While home collection remains central, the company has since expanded to Delhi, Mumbai, and Hyderabad. Since 2024, it has also grown to over 75 walk-in collection centres.
Gupta says that nearly 70% of diagnostic errors occur before the sample even reaches the testing machine.
”Speed in diagnostics is not just about convenience. Blood is data, and the moment it leaves the body, if it is not maintained in the right container at the right temperature, that data starts deteriorating," he adds.
Every sample is barcoded at collection and tracked in real time through the eMedic's app. It moves through regional hubs under temperature-controlled conditions, reaching the facility within 150 minutes and the testing machine within 180 minutes.
The technology layer follows the same principle. Built in-house, Orange Health's software uses AI to assign the nearest eMedic, optimise logistics routes, and speed up report processing when a patient's history indicates stable patterns. It also recognises routine queries and escalates to human agents only when needed.
On data security, Orange Health holds ISO 27001 and SOC 2 certifications. Patient phone numbers are masked from eMedics, each patient is assigned a unique ID, and reports are accessible only to the patient and the person who placed the order.
The company claims a Net Promoter Score above 85 since its inception, with over 50,000 Google reviews averaging 4.9 out of 5.
Building the business
According to Grand View Research, India’s clinical diagnostics market is expected to reach $4,427.5 million by 2030 at a CAGR of 10% between 2025 and 2030.
Within this space, Orange Health competes with players such as Dr Lal PathLabs, Redcliffe Labs, and Metropolis India. It differentiates itself in speed, full-stack ownership, and an at-home experience.
Around 70% of its business comes directly from consumers through its app and website. The remaining 30% is driven by corporate partnerships, insurers, employers, and platforms like Amazon, for whose pharmacy and diagnostics vertical Orange Health is an exclusive partner.

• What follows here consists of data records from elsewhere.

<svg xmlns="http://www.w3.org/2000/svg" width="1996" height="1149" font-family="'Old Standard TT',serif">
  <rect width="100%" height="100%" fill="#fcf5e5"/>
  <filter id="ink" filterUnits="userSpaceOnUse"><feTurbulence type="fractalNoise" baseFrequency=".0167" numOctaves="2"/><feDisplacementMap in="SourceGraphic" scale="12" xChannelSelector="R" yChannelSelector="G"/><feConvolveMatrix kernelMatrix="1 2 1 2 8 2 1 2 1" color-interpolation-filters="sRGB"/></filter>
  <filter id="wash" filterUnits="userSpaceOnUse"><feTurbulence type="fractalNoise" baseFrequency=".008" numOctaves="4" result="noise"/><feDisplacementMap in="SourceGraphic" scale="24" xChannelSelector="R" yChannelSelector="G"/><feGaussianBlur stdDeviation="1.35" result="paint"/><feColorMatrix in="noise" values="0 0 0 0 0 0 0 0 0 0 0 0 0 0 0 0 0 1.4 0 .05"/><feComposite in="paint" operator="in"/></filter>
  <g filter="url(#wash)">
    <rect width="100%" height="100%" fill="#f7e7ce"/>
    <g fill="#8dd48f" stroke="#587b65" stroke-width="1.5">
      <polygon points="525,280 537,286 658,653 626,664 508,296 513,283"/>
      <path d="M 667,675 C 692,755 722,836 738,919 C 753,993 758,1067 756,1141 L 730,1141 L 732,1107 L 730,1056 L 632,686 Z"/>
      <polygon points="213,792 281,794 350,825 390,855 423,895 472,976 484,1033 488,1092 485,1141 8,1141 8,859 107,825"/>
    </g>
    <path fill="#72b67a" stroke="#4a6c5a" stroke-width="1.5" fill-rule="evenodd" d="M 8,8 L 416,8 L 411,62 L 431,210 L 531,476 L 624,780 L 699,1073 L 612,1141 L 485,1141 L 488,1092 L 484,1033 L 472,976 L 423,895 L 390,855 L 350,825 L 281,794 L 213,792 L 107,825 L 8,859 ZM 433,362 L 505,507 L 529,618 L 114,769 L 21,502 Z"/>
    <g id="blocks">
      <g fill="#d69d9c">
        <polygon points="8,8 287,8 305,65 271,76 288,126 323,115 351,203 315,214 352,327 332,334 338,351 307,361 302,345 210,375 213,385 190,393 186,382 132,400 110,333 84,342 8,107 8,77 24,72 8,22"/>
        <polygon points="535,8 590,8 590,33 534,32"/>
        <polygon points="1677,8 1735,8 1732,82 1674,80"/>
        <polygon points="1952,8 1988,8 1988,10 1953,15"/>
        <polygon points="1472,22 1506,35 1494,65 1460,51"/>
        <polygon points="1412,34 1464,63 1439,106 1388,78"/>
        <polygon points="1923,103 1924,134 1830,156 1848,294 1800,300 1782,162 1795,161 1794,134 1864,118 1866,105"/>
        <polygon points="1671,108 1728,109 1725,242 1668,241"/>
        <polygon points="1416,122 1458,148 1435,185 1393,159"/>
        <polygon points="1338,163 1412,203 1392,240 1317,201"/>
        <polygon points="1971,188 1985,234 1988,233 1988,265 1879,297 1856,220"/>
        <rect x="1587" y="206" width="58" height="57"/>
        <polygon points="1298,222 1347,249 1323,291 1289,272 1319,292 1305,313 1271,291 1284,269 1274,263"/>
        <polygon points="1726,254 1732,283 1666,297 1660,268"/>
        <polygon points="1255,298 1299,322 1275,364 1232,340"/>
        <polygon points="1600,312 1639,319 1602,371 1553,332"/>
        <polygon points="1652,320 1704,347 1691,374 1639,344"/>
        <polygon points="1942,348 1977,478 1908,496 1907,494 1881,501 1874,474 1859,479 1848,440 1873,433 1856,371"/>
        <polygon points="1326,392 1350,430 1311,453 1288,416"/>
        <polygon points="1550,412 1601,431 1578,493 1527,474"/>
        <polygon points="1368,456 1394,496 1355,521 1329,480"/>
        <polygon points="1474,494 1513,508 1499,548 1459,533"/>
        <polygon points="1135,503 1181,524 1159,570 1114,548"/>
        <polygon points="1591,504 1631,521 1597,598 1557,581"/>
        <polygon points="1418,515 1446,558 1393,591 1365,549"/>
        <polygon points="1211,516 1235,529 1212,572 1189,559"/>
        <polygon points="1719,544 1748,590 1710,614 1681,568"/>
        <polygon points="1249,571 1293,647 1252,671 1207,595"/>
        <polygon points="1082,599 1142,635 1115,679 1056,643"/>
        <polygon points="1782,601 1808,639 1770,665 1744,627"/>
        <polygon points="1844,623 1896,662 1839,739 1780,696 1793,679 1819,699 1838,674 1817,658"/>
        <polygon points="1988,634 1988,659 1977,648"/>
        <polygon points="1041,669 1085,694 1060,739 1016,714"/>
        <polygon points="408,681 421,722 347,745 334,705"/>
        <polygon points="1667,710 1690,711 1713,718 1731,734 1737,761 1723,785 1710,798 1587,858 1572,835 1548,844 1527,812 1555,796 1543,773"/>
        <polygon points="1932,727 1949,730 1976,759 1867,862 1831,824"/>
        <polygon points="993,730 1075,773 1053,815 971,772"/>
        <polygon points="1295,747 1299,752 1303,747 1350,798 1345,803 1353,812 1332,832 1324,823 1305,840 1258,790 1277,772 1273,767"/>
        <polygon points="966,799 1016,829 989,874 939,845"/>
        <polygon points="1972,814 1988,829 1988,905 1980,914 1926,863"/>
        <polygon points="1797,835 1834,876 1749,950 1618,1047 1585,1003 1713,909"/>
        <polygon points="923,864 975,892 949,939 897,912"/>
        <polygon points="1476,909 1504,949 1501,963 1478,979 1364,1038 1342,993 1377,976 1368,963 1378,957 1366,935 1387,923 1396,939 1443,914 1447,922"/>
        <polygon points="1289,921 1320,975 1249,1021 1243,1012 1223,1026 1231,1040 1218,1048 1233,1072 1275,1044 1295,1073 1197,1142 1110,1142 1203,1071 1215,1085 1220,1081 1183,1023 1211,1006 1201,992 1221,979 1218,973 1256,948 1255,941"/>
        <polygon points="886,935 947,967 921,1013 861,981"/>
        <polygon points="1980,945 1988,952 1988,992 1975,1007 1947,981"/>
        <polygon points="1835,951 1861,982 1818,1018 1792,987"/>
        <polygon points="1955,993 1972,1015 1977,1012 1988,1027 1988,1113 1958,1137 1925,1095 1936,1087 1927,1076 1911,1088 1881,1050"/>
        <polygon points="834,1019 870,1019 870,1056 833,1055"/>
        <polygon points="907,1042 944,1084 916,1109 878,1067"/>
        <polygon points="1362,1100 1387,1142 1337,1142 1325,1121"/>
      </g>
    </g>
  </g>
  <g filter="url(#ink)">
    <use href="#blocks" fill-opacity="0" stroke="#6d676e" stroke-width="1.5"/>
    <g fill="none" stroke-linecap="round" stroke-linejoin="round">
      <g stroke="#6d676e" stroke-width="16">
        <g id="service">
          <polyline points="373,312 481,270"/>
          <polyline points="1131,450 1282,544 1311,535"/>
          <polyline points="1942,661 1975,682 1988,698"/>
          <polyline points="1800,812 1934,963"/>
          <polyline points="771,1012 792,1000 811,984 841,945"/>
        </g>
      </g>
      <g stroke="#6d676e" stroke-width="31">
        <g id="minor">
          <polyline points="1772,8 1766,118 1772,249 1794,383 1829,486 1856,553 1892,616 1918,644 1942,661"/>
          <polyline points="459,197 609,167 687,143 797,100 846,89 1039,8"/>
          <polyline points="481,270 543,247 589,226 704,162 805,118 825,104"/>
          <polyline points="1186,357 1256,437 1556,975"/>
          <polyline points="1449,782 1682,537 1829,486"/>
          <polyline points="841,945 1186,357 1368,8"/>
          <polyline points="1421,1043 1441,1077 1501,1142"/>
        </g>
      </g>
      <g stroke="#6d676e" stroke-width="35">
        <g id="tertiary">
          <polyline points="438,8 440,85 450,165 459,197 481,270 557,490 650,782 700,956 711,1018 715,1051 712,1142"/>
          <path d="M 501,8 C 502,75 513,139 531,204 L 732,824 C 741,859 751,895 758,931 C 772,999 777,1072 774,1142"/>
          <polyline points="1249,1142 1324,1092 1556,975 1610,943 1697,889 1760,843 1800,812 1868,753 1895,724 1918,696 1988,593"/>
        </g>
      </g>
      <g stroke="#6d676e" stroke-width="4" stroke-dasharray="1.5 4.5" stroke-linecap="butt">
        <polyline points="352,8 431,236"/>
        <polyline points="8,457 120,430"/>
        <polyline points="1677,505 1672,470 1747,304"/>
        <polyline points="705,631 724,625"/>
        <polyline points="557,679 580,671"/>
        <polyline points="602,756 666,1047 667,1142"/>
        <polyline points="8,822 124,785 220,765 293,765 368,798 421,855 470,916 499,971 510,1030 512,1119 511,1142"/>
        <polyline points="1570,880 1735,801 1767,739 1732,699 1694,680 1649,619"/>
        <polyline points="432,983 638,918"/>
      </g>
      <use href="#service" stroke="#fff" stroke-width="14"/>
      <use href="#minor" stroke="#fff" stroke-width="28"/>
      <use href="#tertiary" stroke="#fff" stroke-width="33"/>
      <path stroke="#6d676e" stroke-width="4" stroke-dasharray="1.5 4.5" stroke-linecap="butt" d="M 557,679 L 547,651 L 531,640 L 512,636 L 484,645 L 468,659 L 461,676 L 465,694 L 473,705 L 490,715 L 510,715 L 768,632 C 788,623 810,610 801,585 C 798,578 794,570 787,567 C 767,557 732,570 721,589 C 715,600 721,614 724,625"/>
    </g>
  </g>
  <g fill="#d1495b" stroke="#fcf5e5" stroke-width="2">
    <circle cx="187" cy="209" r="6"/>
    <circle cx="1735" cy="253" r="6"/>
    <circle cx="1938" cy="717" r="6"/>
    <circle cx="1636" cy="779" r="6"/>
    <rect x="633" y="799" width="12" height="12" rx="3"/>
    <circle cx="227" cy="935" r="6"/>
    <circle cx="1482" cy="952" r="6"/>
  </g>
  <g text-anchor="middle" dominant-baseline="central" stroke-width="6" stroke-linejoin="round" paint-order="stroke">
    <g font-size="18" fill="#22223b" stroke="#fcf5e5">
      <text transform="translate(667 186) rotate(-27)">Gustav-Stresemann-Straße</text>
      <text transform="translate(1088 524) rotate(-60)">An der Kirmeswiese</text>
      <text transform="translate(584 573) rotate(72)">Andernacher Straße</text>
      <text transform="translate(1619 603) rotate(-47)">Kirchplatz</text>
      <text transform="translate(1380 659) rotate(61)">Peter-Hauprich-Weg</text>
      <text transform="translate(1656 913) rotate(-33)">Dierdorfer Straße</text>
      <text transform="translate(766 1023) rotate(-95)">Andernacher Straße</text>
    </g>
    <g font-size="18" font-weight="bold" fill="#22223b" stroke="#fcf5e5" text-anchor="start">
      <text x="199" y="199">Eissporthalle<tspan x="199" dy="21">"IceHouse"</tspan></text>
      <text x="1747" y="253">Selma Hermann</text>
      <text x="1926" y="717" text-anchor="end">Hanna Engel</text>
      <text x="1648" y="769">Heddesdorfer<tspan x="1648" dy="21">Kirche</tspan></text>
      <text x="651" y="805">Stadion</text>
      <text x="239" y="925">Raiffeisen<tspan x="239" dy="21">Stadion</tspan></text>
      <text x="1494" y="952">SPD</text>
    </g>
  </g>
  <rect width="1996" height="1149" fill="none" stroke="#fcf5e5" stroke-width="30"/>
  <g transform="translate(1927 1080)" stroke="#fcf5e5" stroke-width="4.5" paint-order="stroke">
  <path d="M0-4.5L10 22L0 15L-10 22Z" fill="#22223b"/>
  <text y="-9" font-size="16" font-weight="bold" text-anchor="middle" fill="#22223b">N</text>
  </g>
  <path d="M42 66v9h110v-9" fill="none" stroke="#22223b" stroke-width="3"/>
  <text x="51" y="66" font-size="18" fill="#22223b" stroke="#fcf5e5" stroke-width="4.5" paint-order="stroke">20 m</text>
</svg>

The company has more than 150 such partners.
To date, the company has served over 3 million orders and, beyond direct consumers, has onboarded over 2,000 clinics through its proprietary platform, enabling faster diagnosis and better clinical decision-making for doctors.

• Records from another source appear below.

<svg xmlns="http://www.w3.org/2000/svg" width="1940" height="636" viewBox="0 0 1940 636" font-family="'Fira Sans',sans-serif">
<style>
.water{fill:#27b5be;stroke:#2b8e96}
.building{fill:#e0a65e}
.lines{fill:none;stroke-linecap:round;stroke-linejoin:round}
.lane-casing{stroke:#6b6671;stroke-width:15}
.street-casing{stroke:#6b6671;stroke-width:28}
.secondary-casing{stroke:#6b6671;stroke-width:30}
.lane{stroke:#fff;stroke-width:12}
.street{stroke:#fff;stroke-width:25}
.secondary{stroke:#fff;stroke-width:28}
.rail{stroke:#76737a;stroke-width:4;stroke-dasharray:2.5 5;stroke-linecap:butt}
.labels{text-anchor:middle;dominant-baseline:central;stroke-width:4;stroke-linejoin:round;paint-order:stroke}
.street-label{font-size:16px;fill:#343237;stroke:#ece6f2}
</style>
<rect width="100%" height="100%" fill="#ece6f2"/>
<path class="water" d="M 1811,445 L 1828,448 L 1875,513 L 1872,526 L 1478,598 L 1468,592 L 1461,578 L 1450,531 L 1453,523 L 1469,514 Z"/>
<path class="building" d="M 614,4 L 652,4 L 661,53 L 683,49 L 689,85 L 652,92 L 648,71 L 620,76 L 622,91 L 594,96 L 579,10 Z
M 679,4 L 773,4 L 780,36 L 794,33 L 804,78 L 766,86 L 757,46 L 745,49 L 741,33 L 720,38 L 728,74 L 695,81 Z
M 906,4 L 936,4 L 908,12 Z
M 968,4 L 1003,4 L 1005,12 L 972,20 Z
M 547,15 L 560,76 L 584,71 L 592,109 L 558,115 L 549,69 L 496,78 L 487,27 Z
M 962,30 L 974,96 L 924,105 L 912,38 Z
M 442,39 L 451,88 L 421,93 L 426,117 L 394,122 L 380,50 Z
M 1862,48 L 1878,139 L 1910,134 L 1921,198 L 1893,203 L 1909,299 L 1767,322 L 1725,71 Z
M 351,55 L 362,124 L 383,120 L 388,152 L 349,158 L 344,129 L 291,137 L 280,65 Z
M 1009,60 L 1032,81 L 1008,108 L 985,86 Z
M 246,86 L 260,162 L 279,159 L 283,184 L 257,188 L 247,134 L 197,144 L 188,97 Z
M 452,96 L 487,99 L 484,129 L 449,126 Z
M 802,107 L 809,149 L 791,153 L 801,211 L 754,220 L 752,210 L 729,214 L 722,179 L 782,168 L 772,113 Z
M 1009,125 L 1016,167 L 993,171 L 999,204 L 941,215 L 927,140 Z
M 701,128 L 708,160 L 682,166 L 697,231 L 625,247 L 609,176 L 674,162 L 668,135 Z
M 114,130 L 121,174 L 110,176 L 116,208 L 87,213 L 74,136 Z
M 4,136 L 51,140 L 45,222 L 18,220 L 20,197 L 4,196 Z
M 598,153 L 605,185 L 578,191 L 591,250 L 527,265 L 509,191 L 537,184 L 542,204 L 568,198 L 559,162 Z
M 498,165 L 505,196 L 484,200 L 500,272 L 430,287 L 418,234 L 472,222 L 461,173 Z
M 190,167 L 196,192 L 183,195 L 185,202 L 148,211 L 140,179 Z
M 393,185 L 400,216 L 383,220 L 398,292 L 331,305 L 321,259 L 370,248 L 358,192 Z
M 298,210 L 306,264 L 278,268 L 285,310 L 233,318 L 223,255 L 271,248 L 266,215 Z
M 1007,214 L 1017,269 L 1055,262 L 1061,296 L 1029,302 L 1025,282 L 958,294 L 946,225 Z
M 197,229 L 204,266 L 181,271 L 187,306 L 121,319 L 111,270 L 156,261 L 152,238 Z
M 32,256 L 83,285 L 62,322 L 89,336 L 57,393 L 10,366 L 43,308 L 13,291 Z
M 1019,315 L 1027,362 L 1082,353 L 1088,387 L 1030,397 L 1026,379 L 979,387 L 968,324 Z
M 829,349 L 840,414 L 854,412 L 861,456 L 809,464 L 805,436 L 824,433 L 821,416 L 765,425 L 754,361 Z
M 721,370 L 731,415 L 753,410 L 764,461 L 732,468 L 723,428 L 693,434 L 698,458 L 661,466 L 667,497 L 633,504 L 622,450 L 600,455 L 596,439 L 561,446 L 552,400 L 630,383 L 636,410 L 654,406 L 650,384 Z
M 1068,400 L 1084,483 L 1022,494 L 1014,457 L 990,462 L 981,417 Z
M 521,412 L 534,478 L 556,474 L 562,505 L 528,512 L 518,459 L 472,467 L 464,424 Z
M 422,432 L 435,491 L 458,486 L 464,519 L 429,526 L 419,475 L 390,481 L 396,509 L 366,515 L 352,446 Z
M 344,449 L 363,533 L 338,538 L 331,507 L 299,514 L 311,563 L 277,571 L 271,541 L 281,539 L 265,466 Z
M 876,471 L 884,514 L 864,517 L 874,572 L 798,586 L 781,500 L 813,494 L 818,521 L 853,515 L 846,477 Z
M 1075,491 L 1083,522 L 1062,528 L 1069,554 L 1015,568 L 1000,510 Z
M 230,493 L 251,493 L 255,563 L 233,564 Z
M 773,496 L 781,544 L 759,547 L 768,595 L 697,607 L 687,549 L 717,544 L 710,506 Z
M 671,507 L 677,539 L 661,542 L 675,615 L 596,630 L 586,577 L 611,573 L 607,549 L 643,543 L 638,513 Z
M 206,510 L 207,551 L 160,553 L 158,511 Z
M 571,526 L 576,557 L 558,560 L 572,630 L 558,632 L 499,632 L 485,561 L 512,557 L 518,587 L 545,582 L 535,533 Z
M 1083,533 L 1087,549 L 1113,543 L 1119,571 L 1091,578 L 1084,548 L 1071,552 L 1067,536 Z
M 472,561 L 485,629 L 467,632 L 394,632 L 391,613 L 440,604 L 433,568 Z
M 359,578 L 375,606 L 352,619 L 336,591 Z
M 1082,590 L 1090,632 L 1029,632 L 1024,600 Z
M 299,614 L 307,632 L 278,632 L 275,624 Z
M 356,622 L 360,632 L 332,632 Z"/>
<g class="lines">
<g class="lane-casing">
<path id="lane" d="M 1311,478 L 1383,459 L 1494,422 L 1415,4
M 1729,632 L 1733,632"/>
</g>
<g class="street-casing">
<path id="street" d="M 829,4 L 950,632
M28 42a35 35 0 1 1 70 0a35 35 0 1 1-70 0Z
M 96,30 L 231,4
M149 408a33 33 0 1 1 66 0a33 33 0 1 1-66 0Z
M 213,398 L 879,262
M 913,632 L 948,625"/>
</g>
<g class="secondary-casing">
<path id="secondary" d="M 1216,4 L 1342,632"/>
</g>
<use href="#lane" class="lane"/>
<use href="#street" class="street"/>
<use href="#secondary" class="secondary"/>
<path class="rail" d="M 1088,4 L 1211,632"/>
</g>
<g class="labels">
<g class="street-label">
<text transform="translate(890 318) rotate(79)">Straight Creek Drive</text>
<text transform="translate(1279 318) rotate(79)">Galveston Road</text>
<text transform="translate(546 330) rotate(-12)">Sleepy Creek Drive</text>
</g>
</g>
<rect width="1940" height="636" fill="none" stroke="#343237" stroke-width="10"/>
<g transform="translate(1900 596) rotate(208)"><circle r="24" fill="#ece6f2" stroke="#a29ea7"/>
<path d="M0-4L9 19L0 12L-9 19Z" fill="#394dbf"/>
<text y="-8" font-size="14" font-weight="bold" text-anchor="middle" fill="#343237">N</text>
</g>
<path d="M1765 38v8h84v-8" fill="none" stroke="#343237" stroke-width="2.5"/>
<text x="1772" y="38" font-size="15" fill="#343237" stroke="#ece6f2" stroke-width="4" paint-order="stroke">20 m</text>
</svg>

Orange Health has raised $50 million to date, backed by Y Combinator, Accel India, General Catalyst, Bertelsmann India Investments, and Amazon's Smbhav Venture Fund.

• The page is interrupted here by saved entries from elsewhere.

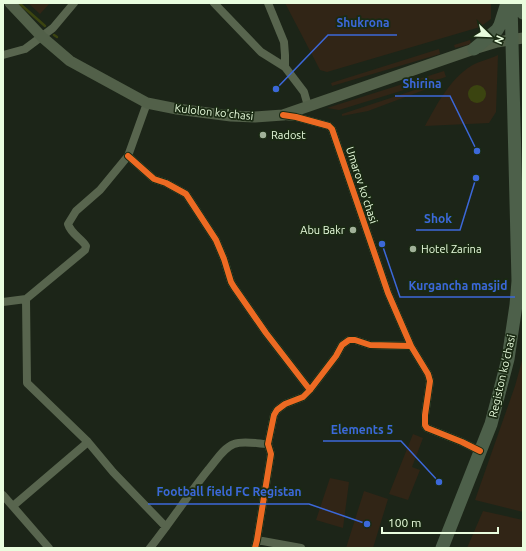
<svg xmlns="http://www.w3.org/2000/svg" width="526" height="551" font-family="Ubuntu,sans-serif">
	<style>
		.green { fill: #312516 }
		.water { fill: #3b4410 }
		.lines { fill: none; stroke-linecap: round; stroke-linejoin: round }
		.stream { stroke: #3b4410; stroke-width: 2.5 }
		.street { stroke: #58654e; stroke-width: 8 }
		.secondary { stroke: #526049; stroke-width: 11 }
		.primary { stroke: #4d604a; stroke-width: 13 }
		.cycleway-casing { stroke: #1a2a13; stroke-width: 8 }
		.cycleway { stroke: #ed6a23; stroke-width: 6 }
		.poi-dot { fill: #a1b199; stroke: #1a2a13; stroke-width: 1.5 }
		.labels { text-anchor: middle; stroke-width: 3.5; stroke-linejoin: round; paint-order: stroke }
		.street-label { font-size: 11px; fill: #e9fdde; stroke: #1a2a13 }
		.poi-label { font-size: 11px; fill: #e9fdde; stroke: #1a2a13; text-anchor: start }
		.leader { fill: none; stroke: #3c68d9; stroke-width: 1.5 }
		.callout-dot { fill: #3c68d9; stroke: #1a2a13; stroke-width: 1.5 }
		.callout-label { font-size: 12px; text-anchor: middle; font-weight: bold; fill: #3c68d9; stroke: #1a2a13; stroke-width: 3.5; stroke-linejoin: round; paint-order: stroke }
	</style>
	<rect width="100%" height="100%" fill="#1c2518"/>
	<path class="green" d="M28,3H50L40,14Z
		M285,3H491V19L480,27L327,72L320,70Z
		M470,40L471,44L455,48L454,45Z
		M439,49L440,54L332,86L331,83Z
		M498,55L496,112L489,123L425,126C437,104 450,79 471,66C479,61 490,59 498,55Z
		M444,71L446,77L339,110L327,108Z
		M436,83L432,87L368,111L342,116V114Z
		M523,357V512L475,500L515,386Z
		M413,434L423,438L412,467L420,470L408,500L389,494Z
		M330,478L349,482L343,528L316,520Z
		M364,491L388,499L373,548H346Z
		M483,511L523,520V548H467Z"/>
	<path class="water" d="M468 94a9 9 0 1 1 18 0a9 9 0 1 1-18 0Z"/>
	<g class="lines">
		<path class="stream" d="M19,3L45,26
			M54,35L57,37"/>
		<path class="street" d="M214,3L261,52L285,67L304,92L308,106
			M268,3L284,42L285,55V67
			M3,55L25,49L53,28L74,3
			M284,116L296,117L329,126L332,129L388,293L411,346L428,374L430,381L425,415V425L427,428L462,442L480,451
			M128,156L154,179L166,183L186,194L216,240L224,259L231,282L234,287L266,333L310,390
			M26,299L27,383L88,442L113,472L166,527
			M3,302L26,299L85,250L86,246C81,238 71,234 68,224L76,211L100,190L128,156L147,103
			M3,495L49,548
			M13,506L88,442
			M257,540L301,548
			M150,548C170,523 188,495 208,470C216,461 223,448 234,444C244,440 257,444 268,444
			M255,548L257,540L271,454L268,444L274,415L277,410L285,404L303,397L310,390L336,356L342,345L349,340H355L370,345L411,346"/>
		<path class="secondary" d="M10,3L42,37L70,61L147,103L177,109L231,116L255,117L283,115L474,49L497,42L523,38"/>
		<path class="primary" d="M517,3L523,13
			M474,49L497,30L500,25L507,3
			M442,548L491,424L508,359L516,305L518,281L511,3"/>
		<g class="cycleway-casing">
			<path id="cycleway" d="M283,115L296,117L329,126L332,129L388,293L411,346L428,374L430,381L425,415V425L427,428L462,442L480,451
				M128,156L154,179L166,183L186,194L216,240L224,259L231,282L234,287L266,333L310,390
				M255,548L257,540L271,454L268,444L274,415L277,410L285,404L303,397L310,390L336,356L342,345L349,340H355L370,345L411,346"/>
		</g>
		<use href="#cycleway" class="cycleway"/>
	</g>
	<g class="poi-dot">
		<circle cx="263" cy="135" r="4"/>
		<circle cx="353" cy="230" r="4"/>
		<circle cx="413" cy="249" r="4"/>
	</g>
	<g class="labels">
		<g class="street-label">
			<text transform="translate(214 112) rotate(6)" y="4">Kulolon ko'chasi</text>
			<text transform="translate(362 185) rotate(72)" y="4">Umarov ko'chasi</text>
			<text transform="translate(502 376) rotate(-77)" y="4">Registon ko'chasi</text>
		</g>
		<g class="poi-label">
			<text x="271" y="139">Radost</text>
			<text x="345" y="234" text-anchor="end">Abu Bakr</text>
			<text x="421" y="253">Hotel Zarina</text>
		</g>
	</g>
	<path class="leader" d="M276 89L328 35H397M477 151L450 96H395M476 178L460 230H416M382 244L400 297H515M439 482L401 441H323M367 524L309 504H148"/>
	<g class="callout-dot">
		<circle cx="276" cy="89" r="4"/>
		<circle cx="477" cy="151" r="4"/>
		<circle cx="476" cy="178" r="4"/>
		<circle cx="382" cy="244" r="4"/>
		<circle cx="439" cy="482" r="4"/>
		<circle cx="367" cy="524" r="4"/>
	</g>
	<g class="callout-label">
		<text x="363" y="27">Shukrona</text>
		<text x="422" y="88">Shirina</text>
		<text x="438" y="223">Shok</text>
		<text x="458" y="290">Kurgancha masjid</text>
		<text x="362" y="434">Elements 5</text>
		<text x="229" y="496">Football field FC Registan</text>
	</g>
	<rect width="526" height="551" fill="none" stroke="#e9fdde" stroke-width="8"/>
	<g transform="translate(490 36) rotate(113)" stroke="#1a2a13" stroke-width="3" paint-order="stroke">
	<path d="M0-3L7 15L0 10L-7 15Z" fill="#e9fdde"/>
	<text y="-6" font-size="11" font-weight="bold" text-anchor="middle" fill="#e9fdde">N</text>
	</g>
	<path d="M382 527v6h116v-6" fill="none" stroke="#e9fdde" stroke-width="2"/>
	<text x="388" y="527" font-size="12" fill="#e9fdde" stroke="#1a2a13" stroke-width="3" paint-order="stroke">100 m</text>
</svg>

The founders say the company reported Rs 138 crore in FY26 revenue, exiting the year at a Rs 180 crore ARR, a 65% year-on-year growth. Orange Health Labs' Bengaluru operations have hit 20% EBITDA profitability, with all other city operations now operationally profitable as well.
What's next?
The next phase focuses on three priorities: expanding to new cities, strengthening its omnichannel presence, and widening test categories. A key part of this expansion is making diagnostics more personalised and proactive.
On the product side, the company has rolled out NeO Reports, letting customers view, filter, and share their health parameters with their family and providers.
It has also launched Orange One, an annual diagnostic subscription that includes a full-body checkup and follow-up tests for flagged health parameters at no extra charge. The service was paused in April 2026 as the company wanted to refine it before a relaunch.
In genetic testing, the Nutri DNA Test examines how individuals metabolise caffeine, sugar, salt, and fat.
“My co-founder got it done and turns out he processes caffeine very fast; he can have coffee late in the evening and still sleep well,” Gupta says. “Those who are more sensitive would know to cut off earlier. Knowing that empowers you to adapt.”
“As technology evolves, we will evolve with it,” Gupta says.
The longer-term vision is to transform Orange Health from a diagnostics provider to a health measurement platform that uses AI and accumulated patient data to recommend the right tests, at the right frequency, for each individual.